While the riding was great, we couldn’t let our guard down. Mexico is always ready to surprise you. In this case, it was a cattle guard that had seen better days. I recommend avoiding the pipe sticking up as it would likely not end well.

150 miles into the trek, we reached a bit of civilization. Just outside of the community of Morelos we found a store. It was about 2 pm and this seemed like as good a time as any to take a break and, maybe, find something to eat. How did we know there was a store here? The sign gave it away. At a minimum they had Cokes and Fritos.

The arrow pointed right, so we went right. But at the end of the dirt road, there was no obvious store. There was, however, a house. Could that be the store?

A man and a woman came over to the gate to see what we wanted. I asked if this was the store and the woman indicated it was, opened the gate, and invited us into her house. We sat at the dining table and enjoyed a cold coca-cola while she made chicken tacos for us.
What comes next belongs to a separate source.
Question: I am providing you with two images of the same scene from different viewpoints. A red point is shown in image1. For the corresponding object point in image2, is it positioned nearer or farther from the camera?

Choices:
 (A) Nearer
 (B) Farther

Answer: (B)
I didn’t know it at the time but this was our last cooked meal of the day. I’m really glad we stopped here. And that we asked her if she would cook tacos for us. We paid about $10 for the sodas and tacos, a price I was happy to pay.

Beyond Morelos we headed south, around the mountains. In their “Wrong Way Round” trip JT and Milton went over the mountains. But that route had locked gates so for this trip we were taking the main road around the mountains. The views were nice though.

Once around the mountains we reached pavement. If we turned south, we could go to the town of Muquiz, about 90 kilometers away. North would take us to Boquillas, also about 90 kilometers away. Of course, we went north.

As we rode along, I spotted a dirt road leading to a tunnel in the mountain above us. Cool, a tunnel. I want to go see it. So did JT. The road and tunnel are here to serve the mining operations going on in this area.

We spent a few minutes taking pics and looking around but it was getting late and we wanted to get to Boquillas before dark. Time to go.